>> begin Provided information

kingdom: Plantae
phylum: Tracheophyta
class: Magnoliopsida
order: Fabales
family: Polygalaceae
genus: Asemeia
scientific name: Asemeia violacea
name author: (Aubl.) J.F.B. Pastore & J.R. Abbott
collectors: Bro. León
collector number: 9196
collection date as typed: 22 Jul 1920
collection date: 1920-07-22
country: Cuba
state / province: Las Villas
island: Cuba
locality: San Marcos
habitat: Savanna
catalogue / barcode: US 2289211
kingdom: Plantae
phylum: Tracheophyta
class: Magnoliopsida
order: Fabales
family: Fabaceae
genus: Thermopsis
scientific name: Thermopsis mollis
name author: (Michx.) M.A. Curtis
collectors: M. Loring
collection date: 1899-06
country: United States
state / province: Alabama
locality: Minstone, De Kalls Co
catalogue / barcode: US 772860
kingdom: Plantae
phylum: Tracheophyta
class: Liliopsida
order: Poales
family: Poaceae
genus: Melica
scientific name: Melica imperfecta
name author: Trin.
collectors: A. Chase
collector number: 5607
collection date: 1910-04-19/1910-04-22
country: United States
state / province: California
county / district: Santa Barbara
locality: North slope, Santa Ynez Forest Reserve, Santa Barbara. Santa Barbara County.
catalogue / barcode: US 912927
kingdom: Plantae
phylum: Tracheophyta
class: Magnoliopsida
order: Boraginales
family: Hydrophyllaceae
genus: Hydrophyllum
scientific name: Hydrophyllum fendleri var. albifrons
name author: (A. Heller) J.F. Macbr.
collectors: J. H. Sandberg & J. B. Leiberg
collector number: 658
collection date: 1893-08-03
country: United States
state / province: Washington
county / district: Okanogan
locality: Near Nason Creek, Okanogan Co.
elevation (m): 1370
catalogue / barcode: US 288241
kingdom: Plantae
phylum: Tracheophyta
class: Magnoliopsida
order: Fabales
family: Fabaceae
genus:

>> end Provided information

» What the task asks
Please reproduce every row above word for word, changing, adding or leaving out nothing.

» Solution to the problem
kingdom: Plantae
phylum: Tracheophyta
class: Magnoliopsida
order: Fabales
family: Polygalaceae
genus: Asemeia
scientific name: Asemeia violacea
name author: (Aubl.) J.F.B. Pastore & J.R. Abbott
collectors: Bro. León
collector number: 9196
collection date as typed: 22 Jul 1920
collection date: 1920-07-22
country: Cuba
state / province: Las Villas
island: Cuba
locality: San Marcos
habitat: Savanna
catalogue / barcode: US 2289211
kingdom: Plantae
phylum: Tracheophyta
class: Magnoliopsida
order: Fabales
family: Fabaceae
genus: Thermopsis
scientific name: Thermopsis mollis
name author: (Michx.) M.A. Curtis
collectors: M. Loring
collection date: 1899-06
country: United States
state / province: Alabama
locality: Minstone, De Kalls Co
catalogue / barcode: US 772860
kingdom: Plantae
phylum: Tracheophyta
class: Liliopsida
order: Poales
family: Poaceae
genus: Melica
scientific name: Melica imperfecta
name author: Trin.
collectors: A. Chase
collector number: 5607
collection date: 1910-04-19/1910-04-22
country: United States
state / province: California
county / district: Santa Barbara
locality: North slope, Santa Ynez Forest Reserve, Santa Barbara. Santa Barbara County.
catalogue / barcode: US 912927
kingdom: Plantae
phylum: Tracheophyta
class: Magnoliopsida
order: Boraginales
family: Hydrophyllaceae
genus: Hydrophyllum
scientific name: Hydrophyllum fendleri var. albifrons
name author: (A. Heller) J.F. Macbr.
collectors: J. H. Sandberg & J. B. Leiberg
collector number: 658
collection date: 1893-08-03
country: United States
state / province: Washington
county / district: Okanogan
locality: Near Nason Creek, Okanogan Co.
elevation (m): 1370
catalogue / barcode: US 288241
kingdom: Plantae
phylum: Tracheophyta
class: Magnoliopsida
order: Fabales
family: Fabaceae
genus:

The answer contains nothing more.